The December 2015 article on the NCSSFL-ACTFL Can-Do statements guided world language educators on using the resource for identifying learning targets relative to proficiency level. This article builds off of that idea, and it looks closer at thematic units in order to understand why and how they best empower educators to teach to language proficiency.

Effective thematic units strengthen teaching and learning experiences. Teachers can use thematic units to:

  • Create meaningful, real-world contexts for standards-based teaching and learning.
  • Develop a meaningful center around which activities, tasks, and assessments are focused.
  • Allow students to engage in complex thinking, even if they are novice-level language learners.

A thematic unit is just as it sounds: it is a coherent unit of instruction organized around an essential question or theme. An effective essential question is one that can be answered by any language learner at any age, relative to his/her level of proficiency. For example, “What is healthy living and why is it important?” is an effective essential question that could organize a thematic unit. Pre-kindergartners learning languages and high school seniors alike could answer this question, although the depth, scope, and level of detail of their answers would vary. An essential question guides the deeper learning and enduring understandings of the unit, as well as the vocabulary and language functions that are involved. By the end of the unit, language learners will have developed a comprehensive answer to the essential question guided by the content, vocabulary, and language functions learned throughout the unit’s teaching and can demonstrate this learning through an Integrated Performance Assessment (IPA) assessing the three modes, or purposes, of communication (interpersonal, interpretive, presentational). Enduring understanding from this thematic unit would also typically touch upon the cultures standard area. Students would learn that cultures differ in their understanding of what are considered to be healthy practices and wellness. In addition, students would learn how diet, sleep, and physical activity can positively or negatively impact health.

The first step in developing a thematic unit using an essential question is for an educator to craft an interesting essential question that cannot be answered with yes or no. Next, the teacher can use backward design to identify the learning targets for the unit and the language functions that are needed to support them. In the example above, the enduring understanding takeaways center around the cultures standard area as students learn that what are considered to be healthy practices vary from culture to culture, as do definitions of wellness. In addition, students learn how diet, sleep, and physical activity positively or negatively impact health. The language functions and vocabulary that support these targets might include expressions and statements of daily routine, expressing preferences about physical and recreational activities/lifestyle, and expressions and vocabulary around food, meals, sleep, and wellness.

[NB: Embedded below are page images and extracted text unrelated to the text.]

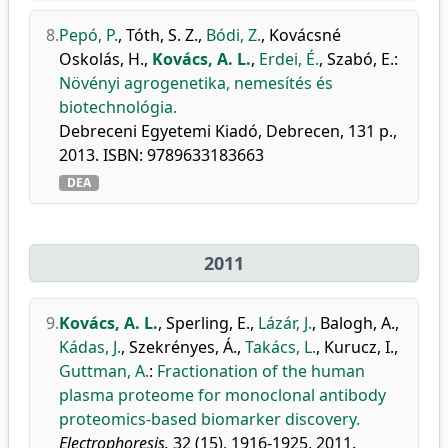
8.
Pepó, P.
,
Tóth, S. Z.
,
Bódi, Z.
,
Kovácsné
Oskolás, H.
,
Kovács, A. L.
,
Erdei, É.
,
Szabó, E.
:
Növényi agrogenetika, nemesítés és
biotechnológia.
Debreceni Egyetemi Kiadó, Debrecen, 131 p.,
2013. ISBN: 9789633183663
DEA
2011
9.
Kovács, A. L.
,
Sperling, E.
,
Lázár, J.
,
Balogh, A.
,
Kádas, J.
,
Szekrényes, Á.
,
Takács, L.
,
Kurucz, I.
,
Guttman, A.
:
Fractionation of the human
plasma proteome for monoclonal antibody
proteomics-based biomarker discovery.
Electrophoresis.
32 (15), 1916-1925, 2011.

Wish to go further to learn more about and begin to implement thematic units? The Keys to Planning for Learning: Effective Curriculum, Unit, and Lesson Design by Donna Clementi and Laura Terrill (2014) is an excellent resource for language teachers of all levels and grade spans that provides detailed research and instruction on how to begin to develop and implement thematic units for those wishing to start, as well as providing teachers experienced with thematic units deeper knowledge for continuing to improve and grow.